**Document segment**.
※ ※ ※

This project understands how the student's performance (test scores) is affected by other variables such as Gender, Ethnicity, Parental level of education, Lunch and Test preparation course.
Dataset Source - https://www.kaggle.com/datasets/spscientist/students-performance-in-exams?datasetId=74977
2.1 Import Data, Required Packages and the csv file
import numpy as np
import pandas as pd
import seaborn as sns
import matplotlib.pyplot as plt
%matplotlib inline
import warnings
warnings.filterwarnings('ignore')
df = pd.read_csv('studentsperformance.csv')
df.head(2)
gender | race/ethnicity | parental level of education | lunch | test preparation course | math score | reading score | writing score | |
---|---|---|---|---|---|---|---|---|
0 | female | group B | bachelor's degree | standard | none | 72 | 72 | 74 |
1 | female | group C | some college | standard | completed | 69 | 90 | 88 |
df.shape
(1000, 8)

※ ※ ※

**Dataset rows**.
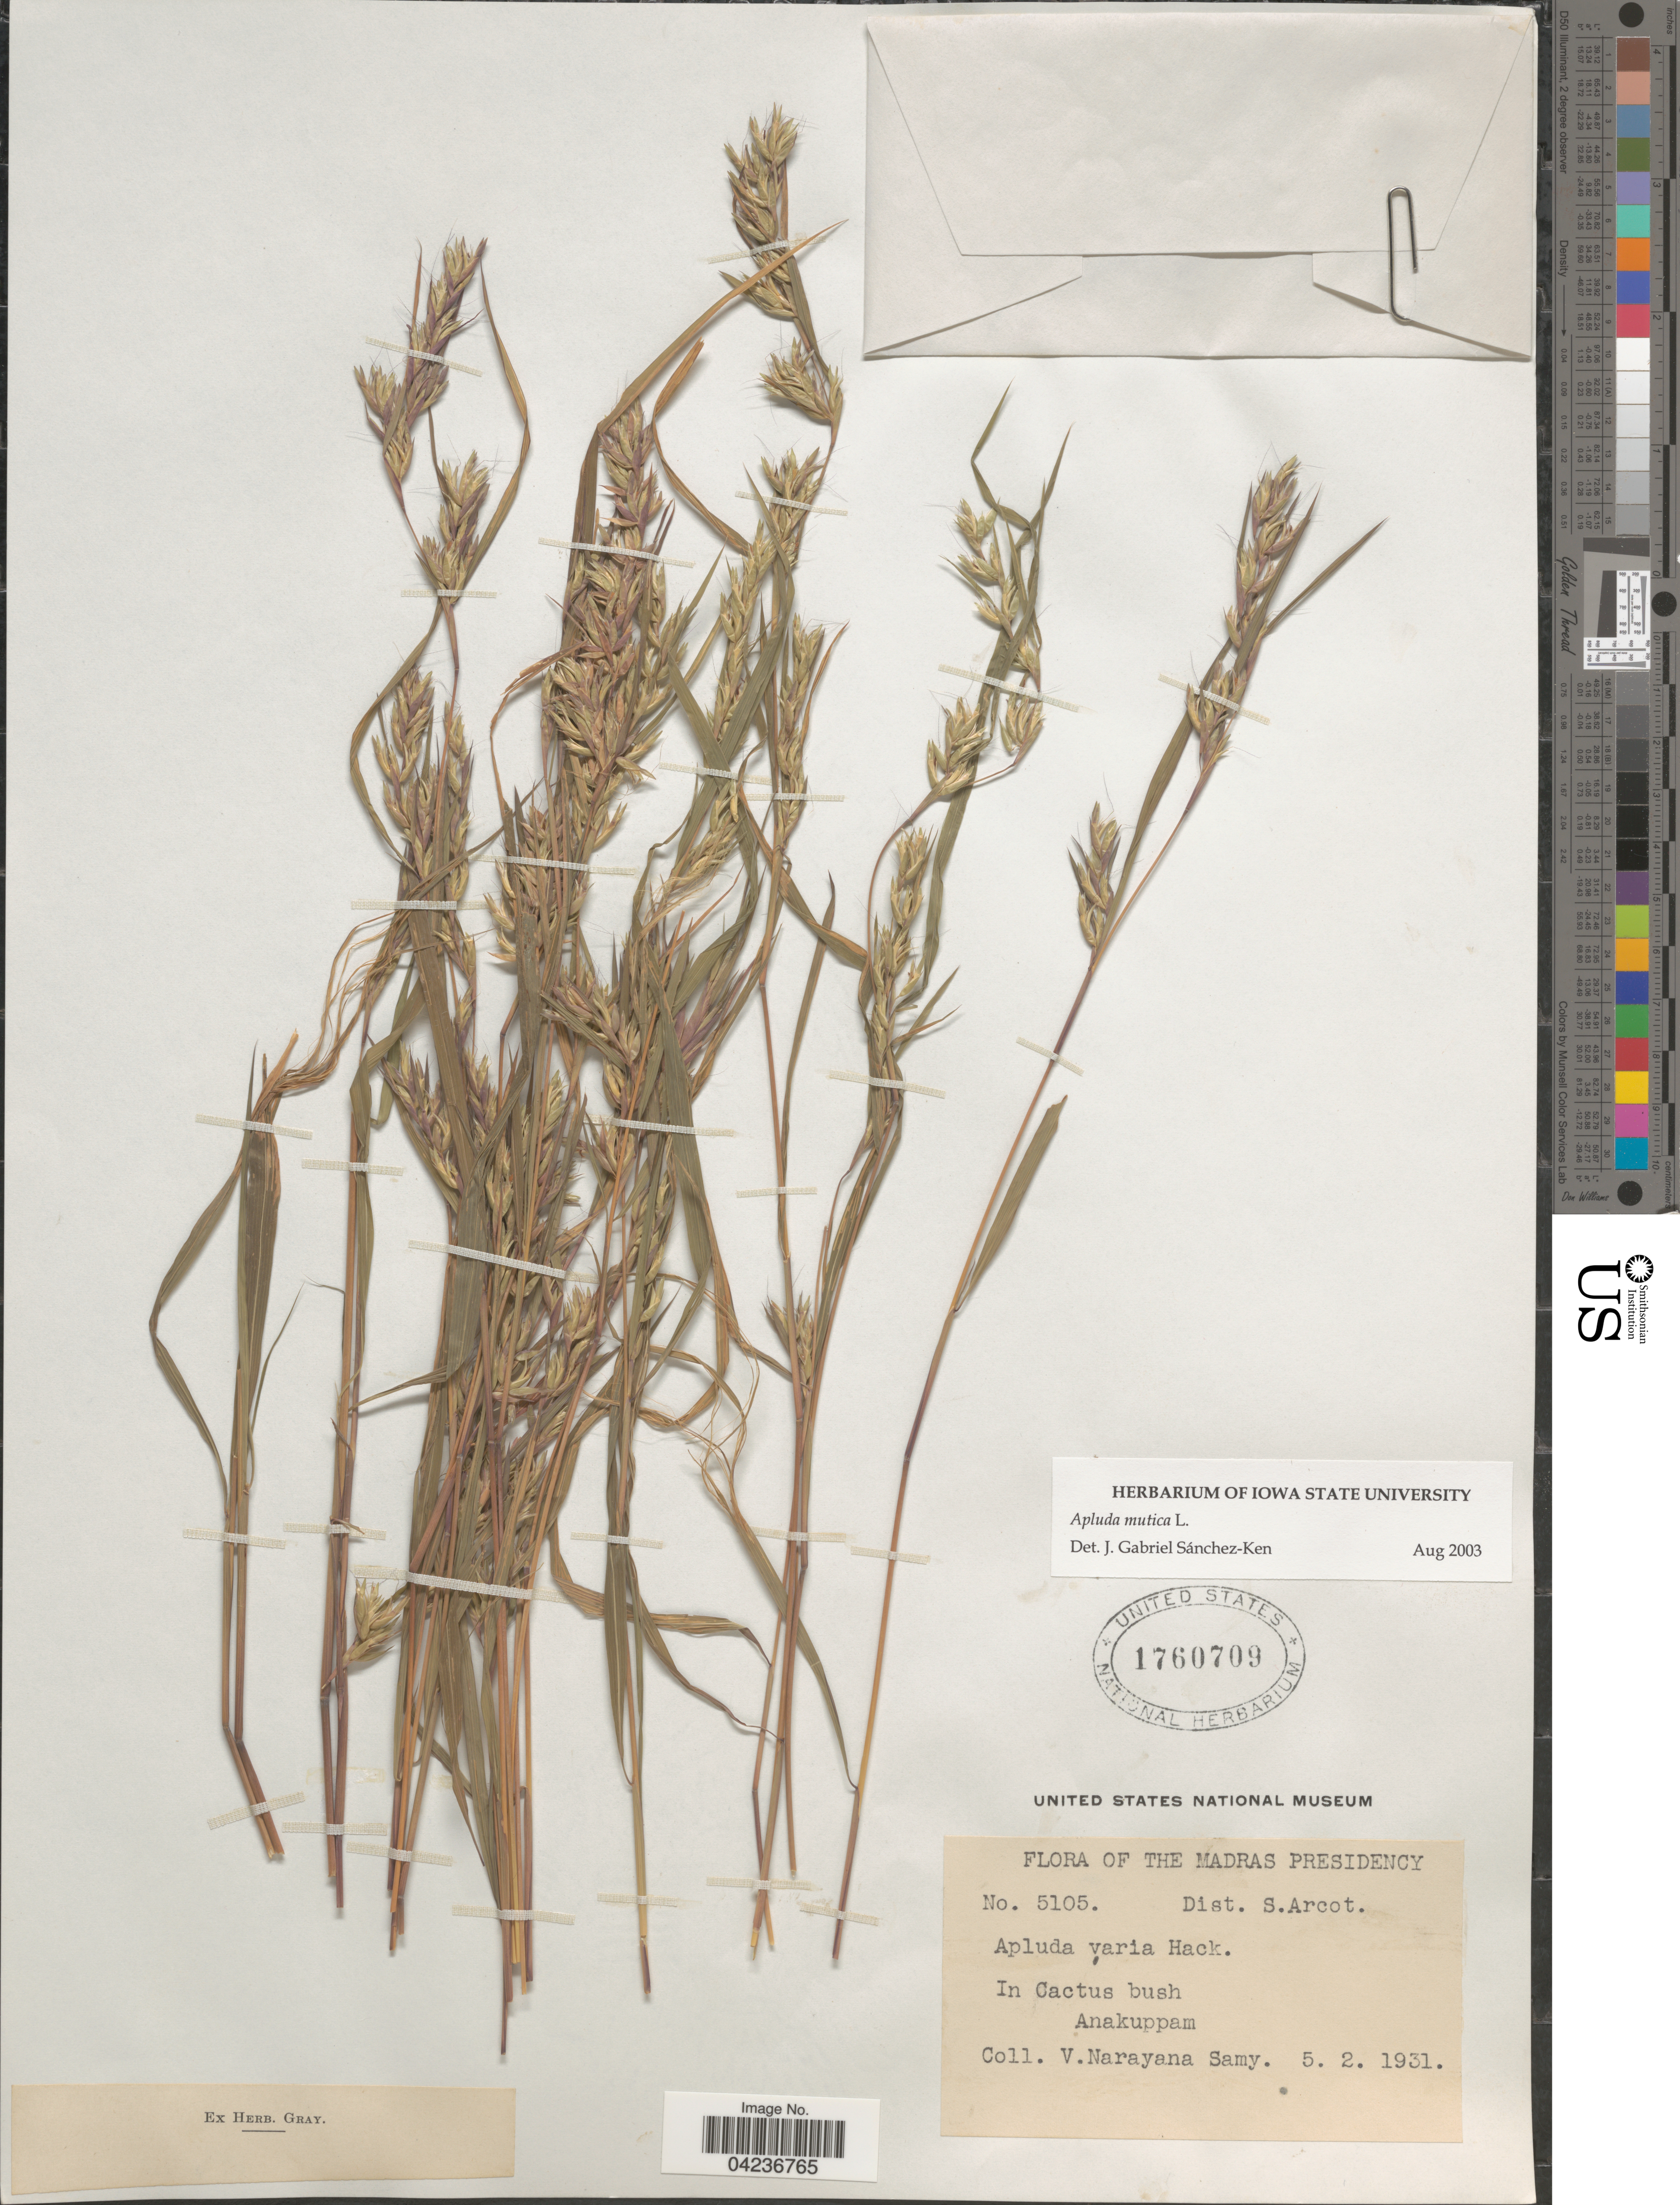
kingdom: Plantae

※ ※ ※

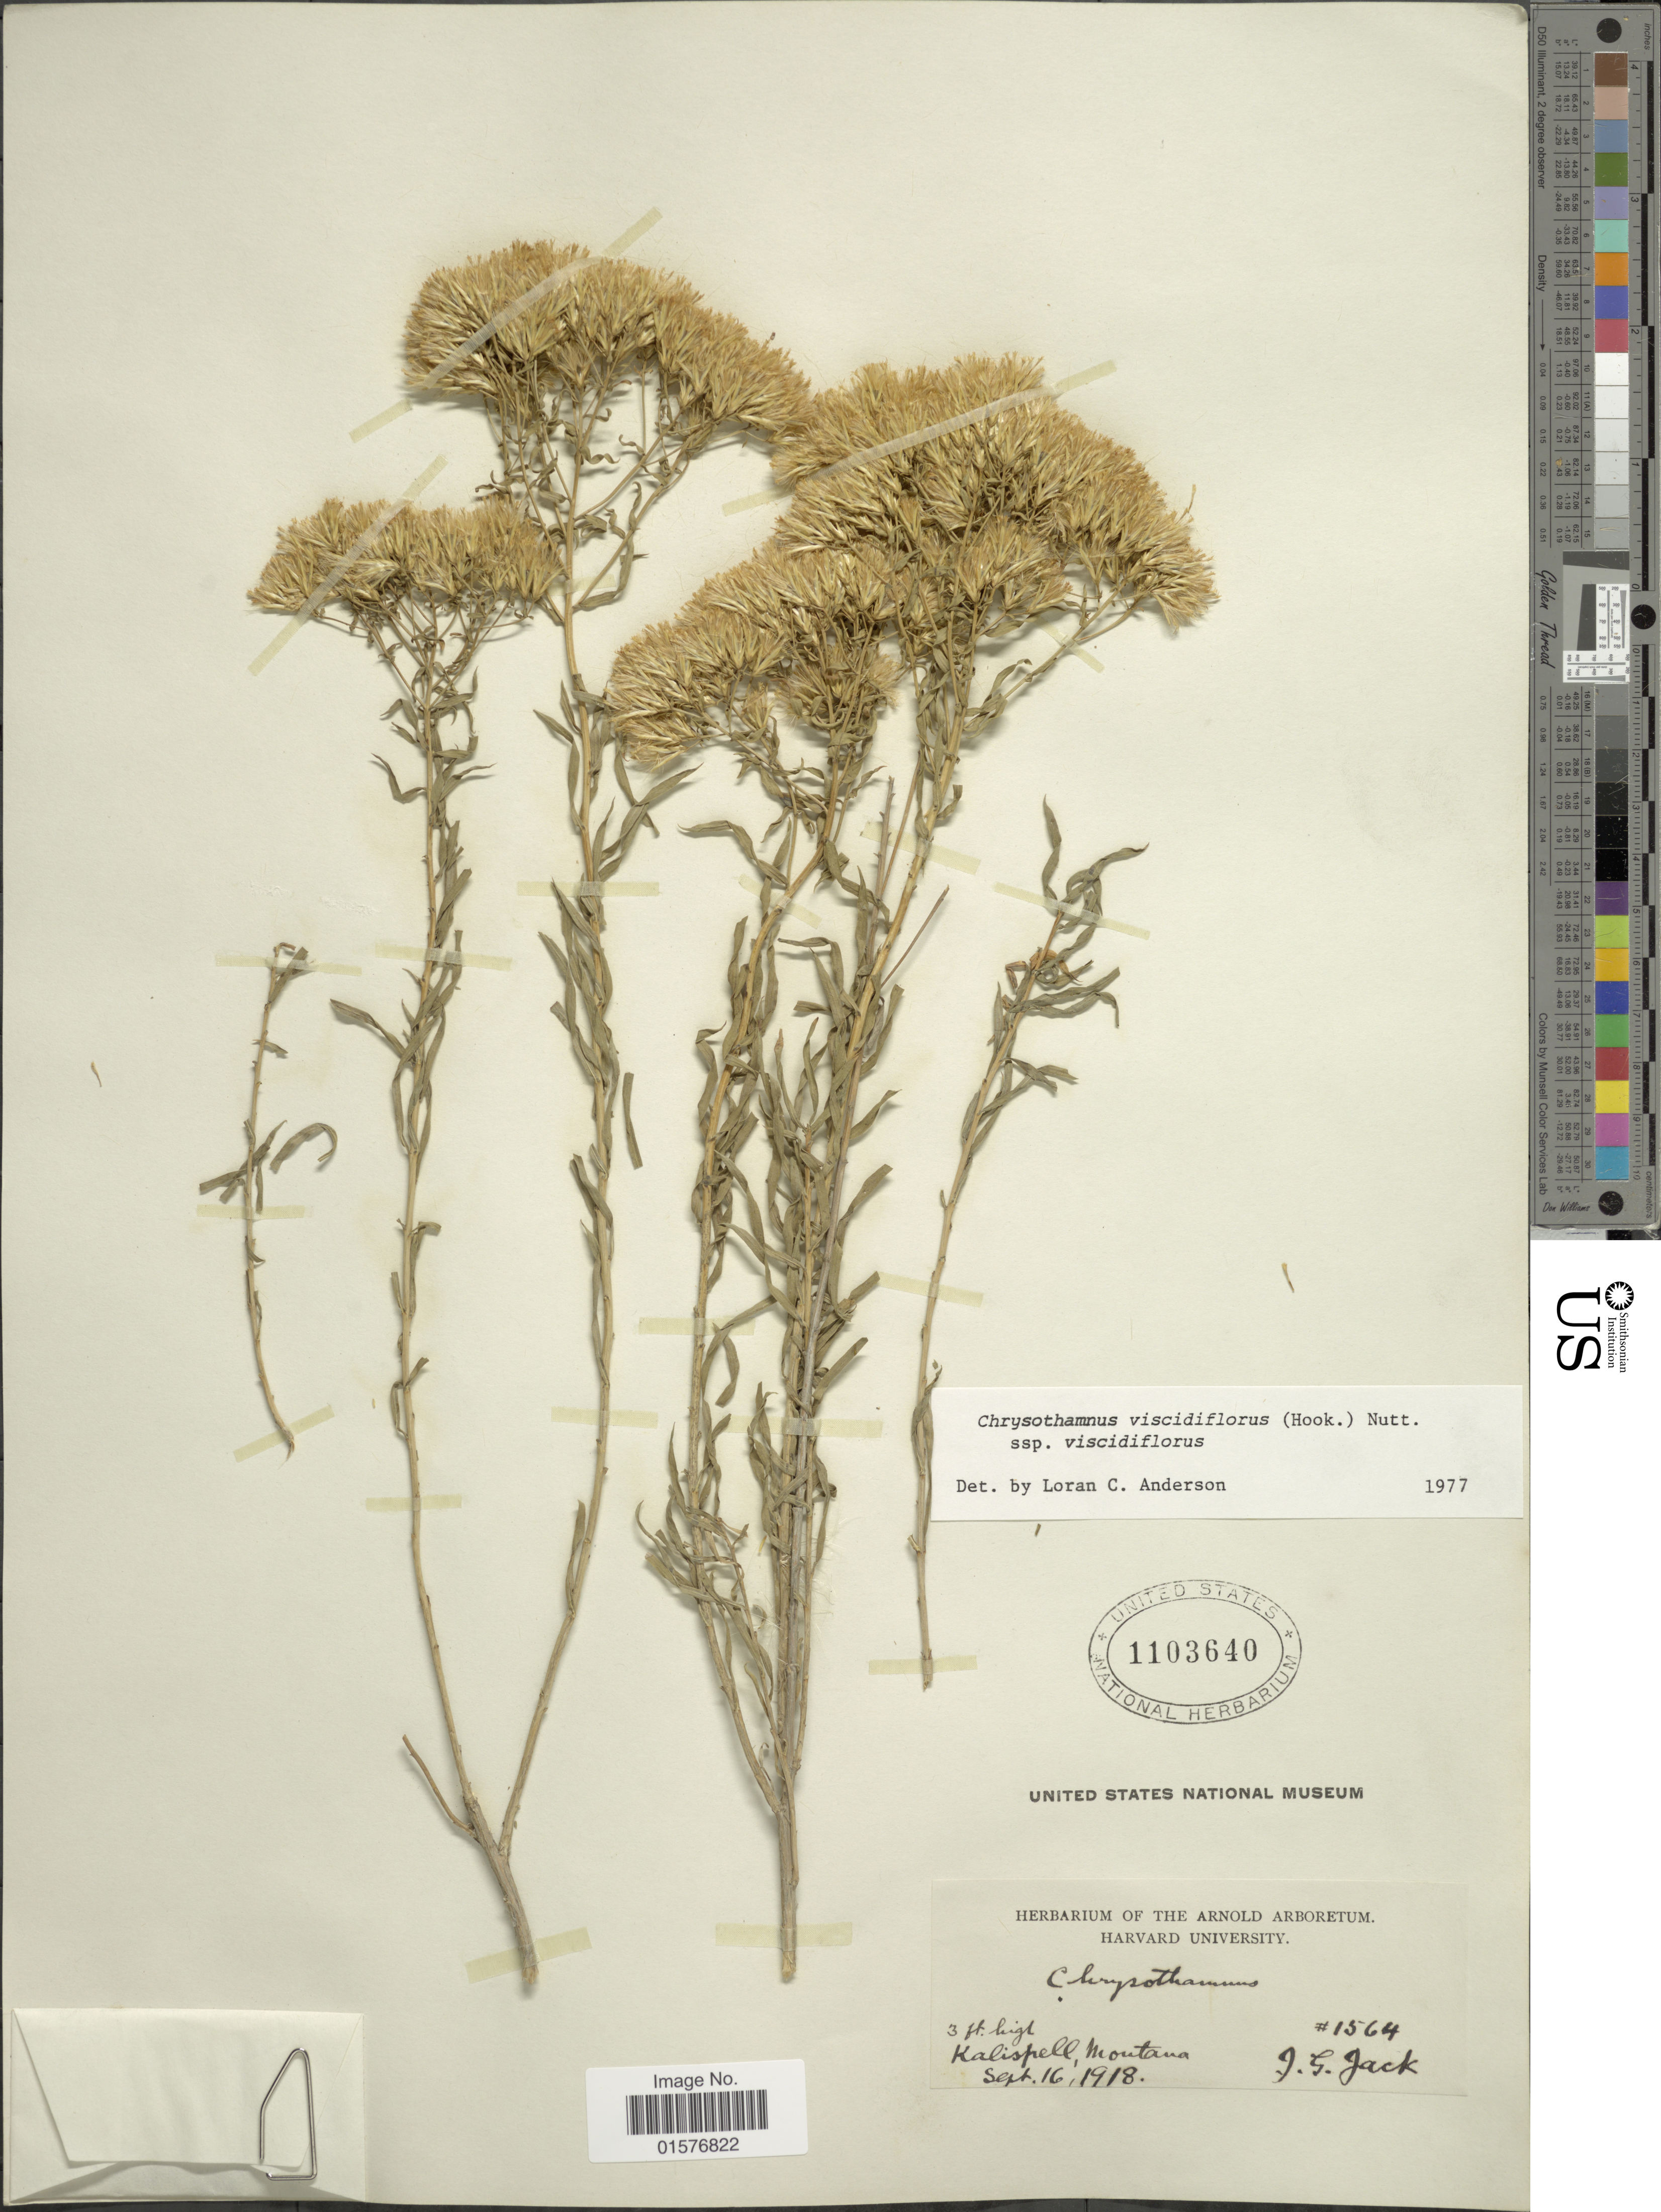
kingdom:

※ ※ ※

**Request 1**.
According to the student performance notebook, which variables does the project look at for their effect on test scores?
**Request 2**.
Continue the student performance notebook after its last line.
None of the items is needed here.

**Exercise result 1**.
Gender, Ethnicity, Parental level of education, Lunch and Test preparation course.

**Exercise result 2**.
2.2 Dataset information gender : sex of students -> (Male/female) race/ethnicity : ethnicity of students -> (Group A, B,C, D,E) parental level of education : parents' final education ->(bachelor's degree,some college,master's degree,associate's degree,high school) lunch : having lunch before test (standard or free/reduced) test preparation course : complete or not complete before test math score reading score writing score
3.1 Check Missing values
df.isna().sum()
gender 0 race/ethnicity 0 parental level of education 0 lunch 0 test preparation course 0 math score 0 reading score 0 writing score 0 dtype: int64
3.2 Check Duplicates
df.duplicated().sum()
0
3.3 Check data types
# Check Null and Dtypes
df.info()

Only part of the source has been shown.